Barbara Wiernik, Jozef Dumoulin

Eclipse

Barbara Wiernik (voc), Jozef Dumoulin (p, kb), Hugo Read (as, ss), Ramesh Shotham (perc, voc)

Label / Distribution : Mogno

Ce premier album concrétise une collaboration de 5 ans entre Wiernik et Dumoulin. Ces deux se situent bien loin des clichés chanteuse-pianiste : Wiernik a été formée par David Linx, Norma Winstone et Ramamani, une chanteuse indienne ; Dumoulin quant à lui a été élève de Diedrik Wissels et de John Taylor. Eclipse se situe donc à la confluence du jazz et de la musique improvisée, du classique et du contemporaine et de la musique indienne.

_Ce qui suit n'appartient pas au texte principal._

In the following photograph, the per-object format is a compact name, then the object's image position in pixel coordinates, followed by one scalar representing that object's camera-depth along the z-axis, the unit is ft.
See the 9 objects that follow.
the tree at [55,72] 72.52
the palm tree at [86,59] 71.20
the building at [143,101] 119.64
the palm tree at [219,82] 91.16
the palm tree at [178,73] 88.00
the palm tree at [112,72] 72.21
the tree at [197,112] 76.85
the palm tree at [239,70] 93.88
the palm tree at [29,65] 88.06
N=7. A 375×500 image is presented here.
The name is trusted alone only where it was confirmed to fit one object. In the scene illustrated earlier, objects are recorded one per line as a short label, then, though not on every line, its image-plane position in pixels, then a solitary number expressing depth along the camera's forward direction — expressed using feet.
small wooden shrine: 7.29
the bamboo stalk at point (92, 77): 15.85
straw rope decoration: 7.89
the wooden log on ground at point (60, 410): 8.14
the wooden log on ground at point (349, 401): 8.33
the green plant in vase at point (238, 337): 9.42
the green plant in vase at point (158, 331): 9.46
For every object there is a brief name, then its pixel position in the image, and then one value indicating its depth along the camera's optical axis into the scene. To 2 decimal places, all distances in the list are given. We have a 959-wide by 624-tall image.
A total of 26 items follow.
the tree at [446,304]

Wiernik aime chanter sans paroles, mélange bribes de notes, mélodies souvent plus instrumentales que vocales, accentuations indiennes et quelques poussées opératiques, le tout avec une voix aiguë et un timbre un peu fragile et transparent qui évoque plus qu’il n’en dit. Elle n’hésite pas à se lancer dans des dissonances et des virages serrés, mais sait aussi se retenir et participer à une dynamique de groupe.

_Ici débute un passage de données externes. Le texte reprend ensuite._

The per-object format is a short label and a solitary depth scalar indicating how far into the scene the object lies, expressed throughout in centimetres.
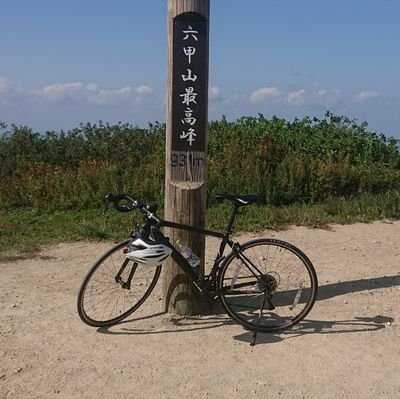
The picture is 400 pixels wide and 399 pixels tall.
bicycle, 457
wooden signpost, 466
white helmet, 444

Dumoulin montre comment il arrive à mélanger avantageusement le mélodique et le déconstruit, sur Eclipse IV. L’arrangement ingénieux de Leaves (basé sur Autumn Leaves) montre ses qualités d’écriture : un début librement improvisé et doucement bruitiste se construisant lentement et de manière incertaine avant que le thème ne soit chanté. Après un solo de saxophone, l’esprit de musique improvisée se retrouve dans une partie jouée à 4, mais sans soliste privilégié. Son solo sur Loin montre aussi sa polyvalence en tant qu’instrumentiste : il y mélange en peu de temps lignes mélodiques de jazz, accords riches et gestes classiques, avant de clôturer le morceau en disséquant le thème avec un jeu plus « contemporain. »

Read prolonge ce mélange de musique contemporaine et de jazz, alors que Rotham apporte les vitalité et complexité des rythmes indiens, efficaces aussi bien dans les ambiances denses que plus calmes.

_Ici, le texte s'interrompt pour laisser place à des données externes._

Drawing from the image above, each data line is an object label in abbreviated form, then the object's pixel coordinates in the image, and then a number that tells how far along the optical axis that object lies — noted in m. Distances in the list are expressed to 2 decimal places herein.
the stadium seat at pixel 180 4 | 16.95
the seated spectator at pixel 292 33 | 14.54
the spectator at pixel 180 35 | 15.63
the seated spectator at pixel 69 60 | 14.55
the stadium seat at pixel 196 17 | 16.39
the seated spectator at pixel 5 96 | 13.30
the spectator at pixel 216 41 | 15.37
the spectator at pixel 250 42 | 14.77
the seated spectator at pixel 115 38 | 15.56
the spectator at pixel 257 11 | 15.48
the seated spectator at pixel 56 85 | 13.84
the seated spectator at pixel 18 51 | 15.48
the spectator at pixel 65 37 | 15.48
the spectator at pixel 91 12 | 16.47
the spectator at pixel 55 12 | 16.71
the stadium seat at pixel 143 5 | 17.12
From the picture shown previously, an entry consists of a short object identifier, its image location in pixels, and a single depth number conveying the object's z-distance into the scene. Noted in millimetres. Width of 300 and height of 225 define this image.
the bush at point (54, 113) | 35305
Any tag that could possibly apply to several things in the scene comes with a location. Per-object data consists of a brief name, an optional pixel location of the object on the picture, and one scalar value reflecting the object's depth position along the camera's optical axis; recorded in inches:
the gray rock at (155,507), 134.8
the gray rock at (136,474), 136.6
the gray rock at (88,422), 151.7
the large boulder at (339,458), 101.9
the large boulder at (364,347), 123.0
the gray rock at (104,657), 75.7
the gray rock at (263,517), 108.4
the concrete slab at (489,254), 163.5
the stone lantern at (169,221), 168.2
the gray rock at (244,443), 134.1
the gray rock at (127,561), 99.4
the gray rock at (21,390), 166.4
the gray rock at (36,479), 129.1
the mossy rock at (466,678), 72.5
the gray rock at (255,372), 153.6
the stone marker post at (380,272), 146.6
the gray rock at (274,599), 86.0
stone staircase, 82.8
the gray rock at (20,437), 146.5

Le choix des morceaux montre l’ouverture du duo. Brei Ivane est un arrangement d’un chant traditionnel bulgare, avec un solo de piano durant lequel Dumoulin rappelle sur une note la métrique complexe du morceau tout en improvisant librement. Sarasvati nous emmène du côté de l’Inde et entremêle les percussions vocales de Wiernik et Shotham. L’autre standard, ‘Round Midnight, bénéficie d’une intro au piano qui ne livre que quelques indices bien choisis sur le morceau à venir.

Cet album nous présente une ambiance nocturne et décalée, légèrement étrange, mais intéressante et invitante, passant de moments calmes et étirés à des envolées rythmiques entraînantes.